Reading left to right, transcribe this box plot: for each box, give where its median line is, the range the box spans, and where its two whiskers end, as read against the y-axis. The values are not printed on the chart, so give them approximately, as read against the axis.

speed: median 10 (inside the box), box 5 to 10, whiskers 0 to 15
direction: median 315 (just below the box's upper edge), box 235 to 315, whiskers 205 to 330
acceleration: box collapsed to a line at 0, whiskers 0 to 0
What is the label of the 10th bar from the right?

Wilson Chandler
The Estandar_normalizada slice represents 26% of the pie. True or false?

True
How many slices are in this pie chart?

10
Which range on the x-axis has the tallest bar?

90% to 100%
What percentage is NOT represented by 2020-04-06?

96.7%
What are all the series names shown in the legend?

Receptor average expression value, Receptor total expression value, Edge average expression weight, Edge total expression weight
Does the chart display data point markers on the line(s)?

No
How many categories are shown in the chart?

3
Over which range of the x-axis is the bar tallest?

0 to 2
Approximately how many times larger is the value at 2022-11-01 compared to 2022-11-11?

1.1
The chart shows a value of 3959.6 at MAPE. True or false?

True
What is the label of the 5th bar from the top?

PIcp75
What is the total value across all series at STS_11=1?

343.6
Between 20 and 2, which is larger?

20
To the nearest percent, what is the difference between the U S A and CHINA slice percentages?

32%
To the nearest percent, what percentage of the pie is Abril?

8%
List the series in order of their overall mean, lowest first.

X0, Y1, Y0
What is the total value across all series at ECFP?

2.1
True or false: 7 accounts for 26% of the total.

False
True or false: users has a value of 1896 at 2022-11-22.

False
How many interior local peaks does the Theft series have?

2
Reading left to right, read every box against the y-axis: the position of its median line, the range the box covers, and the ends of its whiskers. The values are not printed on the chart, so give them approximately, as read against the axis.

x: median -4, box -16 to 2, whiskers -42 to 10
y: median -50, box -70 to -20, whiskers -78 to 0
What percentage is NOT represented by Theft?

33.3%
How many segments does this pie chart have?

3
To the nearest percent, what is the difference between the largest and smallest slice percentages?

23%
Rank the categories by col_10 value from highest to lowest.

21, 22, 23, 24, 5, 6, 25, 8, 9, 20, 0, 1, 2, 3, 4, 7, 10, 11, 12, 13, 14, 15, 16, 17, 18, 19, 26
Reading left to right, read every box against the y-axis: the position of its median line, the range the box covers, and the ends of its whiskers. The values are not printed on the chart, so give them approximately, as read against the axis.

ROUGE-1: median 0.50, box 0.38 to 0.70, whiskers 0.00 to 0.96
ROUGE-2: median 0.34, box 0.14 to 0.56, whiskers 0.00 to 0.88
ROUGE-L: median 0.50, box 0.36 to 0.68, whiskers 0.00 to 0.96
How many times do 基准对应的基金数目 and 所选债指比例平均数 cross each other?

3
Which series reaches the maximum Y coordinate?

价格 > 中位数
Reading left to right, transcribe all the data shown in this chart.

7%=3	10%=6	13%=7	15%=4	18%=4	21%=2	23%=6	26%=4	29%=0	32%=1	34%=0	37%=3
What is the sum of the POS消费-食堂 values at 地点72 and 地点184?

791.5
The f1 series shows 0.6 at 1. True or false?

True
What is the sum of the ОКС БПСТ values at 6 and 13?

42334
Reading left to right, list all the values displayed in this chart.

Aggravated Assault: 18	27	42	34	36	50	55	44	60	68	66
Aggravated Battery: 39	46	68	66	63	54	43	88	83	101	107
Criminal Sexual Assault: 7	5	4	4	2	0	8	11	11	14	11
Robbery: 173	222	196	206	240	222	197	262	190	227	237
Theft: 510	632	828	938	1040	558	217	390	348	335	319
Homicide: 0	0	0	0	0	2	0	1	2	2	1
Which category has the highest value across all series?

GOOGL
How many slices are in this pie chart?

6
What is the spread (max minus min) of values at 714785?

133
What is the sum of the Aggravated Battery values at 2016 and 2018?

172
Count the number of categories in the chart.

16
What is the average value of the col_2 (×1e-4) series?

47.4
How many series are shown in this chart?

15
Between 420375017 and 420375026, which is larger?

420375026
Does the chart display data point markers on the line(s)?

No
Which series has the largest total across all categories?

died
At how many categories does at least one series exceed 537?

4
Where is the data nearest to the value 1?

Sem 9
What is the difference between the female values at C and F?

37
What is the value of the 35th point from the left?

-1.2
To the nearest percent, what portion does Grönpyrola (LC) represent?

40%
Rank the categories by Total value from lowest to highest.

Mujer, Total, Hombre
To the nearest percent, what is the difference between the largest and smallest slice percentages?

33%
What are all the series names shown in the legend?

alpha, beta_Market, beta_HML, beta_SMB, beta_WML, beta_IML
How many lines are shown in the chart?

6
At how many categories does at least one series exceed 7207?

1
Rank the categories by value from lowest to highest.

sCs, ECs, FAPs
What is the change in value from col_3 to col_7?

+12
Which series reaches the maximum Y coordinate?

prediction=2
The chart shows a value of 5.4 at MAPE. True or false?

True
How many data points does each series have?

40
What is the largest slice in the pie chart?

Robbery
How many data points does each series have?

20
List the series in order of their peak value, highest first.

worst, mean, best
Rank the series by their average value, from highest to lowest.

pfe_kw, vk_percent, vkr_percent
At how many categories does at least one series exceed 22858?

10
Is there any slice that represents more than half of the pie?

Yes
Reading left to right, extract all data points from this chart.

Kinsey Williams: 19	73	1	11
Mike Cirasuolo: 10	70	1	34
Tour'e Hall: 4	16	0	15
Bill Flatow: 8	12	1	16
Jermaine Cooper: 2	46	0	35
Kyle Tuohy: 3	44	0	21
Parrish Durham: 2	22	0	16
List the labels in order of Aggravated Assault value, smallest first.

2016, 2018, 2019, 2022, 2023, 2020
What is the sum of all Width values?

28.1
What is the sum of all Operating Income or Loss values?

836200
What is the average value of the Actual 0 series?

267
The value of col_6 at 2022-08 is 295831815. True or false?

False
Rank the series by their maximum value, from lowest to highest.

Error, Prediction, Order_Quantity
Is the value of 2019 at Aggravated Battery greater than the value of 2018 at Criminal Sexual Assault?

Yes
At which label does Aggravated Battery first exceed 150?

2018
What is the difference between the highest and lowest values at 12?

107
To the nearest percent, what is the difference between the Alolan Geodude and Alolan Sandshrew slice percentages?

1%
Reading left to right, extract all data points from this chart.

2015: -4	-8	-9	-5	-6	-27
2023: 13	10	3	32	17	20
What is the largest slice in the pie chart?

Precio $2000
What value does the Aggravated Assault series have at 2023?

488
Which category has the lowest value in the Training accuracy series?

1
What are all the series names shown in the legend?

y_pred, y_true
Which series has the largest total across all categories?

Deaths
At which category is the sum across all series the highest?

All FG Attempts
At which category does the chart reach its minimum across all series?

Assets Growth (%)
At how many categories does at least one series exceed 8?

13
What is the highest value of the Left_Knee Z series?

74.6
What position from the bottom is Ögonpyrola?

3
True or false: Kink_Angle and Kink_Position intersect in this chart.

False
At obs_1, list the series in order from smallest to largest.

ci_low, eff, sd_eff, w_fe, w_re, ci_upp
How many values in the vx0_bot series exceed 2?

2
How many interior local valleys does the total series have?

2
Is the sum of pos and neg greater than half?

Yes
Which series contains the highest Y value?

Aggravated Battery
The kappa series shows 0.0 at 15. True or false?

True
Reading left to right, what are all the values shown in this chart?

※ ※ ※

### Task to carry out:
Return the lines of the records exactly as they appear, from the start of the records through the line containing "What percentage is NOT represented by 2020-04-06?", including both ends.

### Written solution:
Reading left to right, transcribe this box plot: for each box, give where its median line is, the range the box spans, and where its two whiskers end, as read against the y-axis. The values are not printed on the chart, so give them approximately, as read against the axis.

speed: median 10 (inside the box), box 5 to 10, whiskers 0 to 15
direction: median 315 (just below the box's upper edge), box 235 to 315, whiskers 205 to 330
acceleration: box collapsed to a line at 0, whiskers 0 to 0
What is the label of the 10th bar from the right?

Wilson Chandler
The Estandar_normalizada slice represents 26% of the pie. True or false?

True
How many slices are in this pie chart?

10
Which range on the x-axis has the tallest bar?

90% to 100%
What percentage is NOT represented by 2020-04-06?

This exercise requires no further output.